As Bungie’s storied online shooter completes its first decade, we look back on an odd game that has always been worth talking about – and ask why it’s like Marks & Spencer
Destiny is 10 years old, which is an aeon in video game terms. It’s also one of the most fascinating games of the last decade, sometimes for unlikely reasons. On the surface, this is a lavish online prog-rock space shooter made by Bungie, the creators of the Xbox classic Halo. You bundle together with friends, deploy somewhere amid the glittering vistas of a futuristic version of our solar system, and then shoot people/aliens/robots to get better loot.

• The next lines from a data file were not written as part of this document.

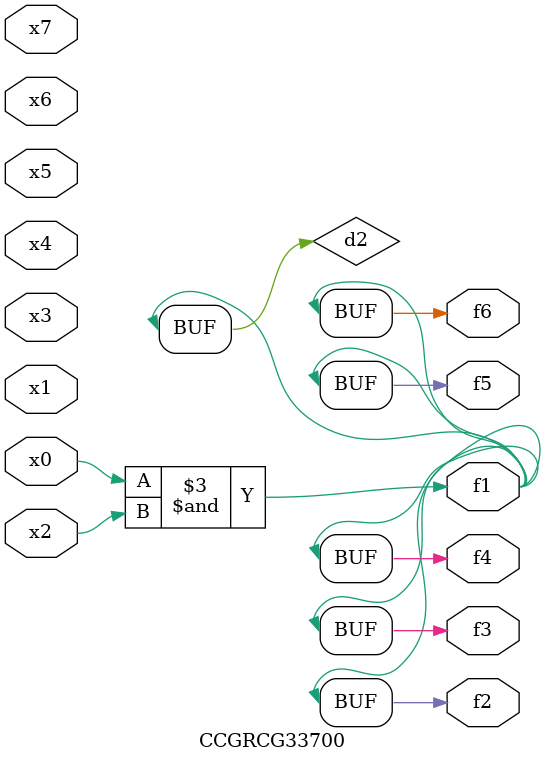
<source format=v>
module CCGRCG33700(
	input x0, x1, x2, x3, x4, x5, x6, x7,
	output f1, f2, f3, f4, f5, f6
);

	wire d1, d2;

	nor (d1, x3, x6);
	and (d2, x0, x2);
	assign f1 = d2;
	assign f2 = d2;
	assign f3 = d2;
	assign f4 = d2;
	assign f5 = d2;
	assign f6 = d2;
endmodule

</source>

None of this is exactly unprecedented, and that’s maybe the point. You could argue that Destiny’s touchstones are games like Halo, for its gunplay, World of Warcraft, for its persistent online spaces, and – this is where it gets a bit odd, granted – the deathless British retailer Marks & Spencer. This last point is because, above all else, Destiny is a game of fluctuating fortunes, and those fortunes seem to fascinate everyone close to video games, regardless of whether they actually play Destiny or not. Just as a lot of people in the UK seem to have a secret sense for whether M&S is currently on an upward or downward trajectory – there is no middle ground – everyone in games knows whether Destiny is in boom or bust mode. Is it now better than it’s been in ages? Or is it a shadow of the game it was two, five, seven years back? Destiny is our ever-reliable topic of fretful conversation.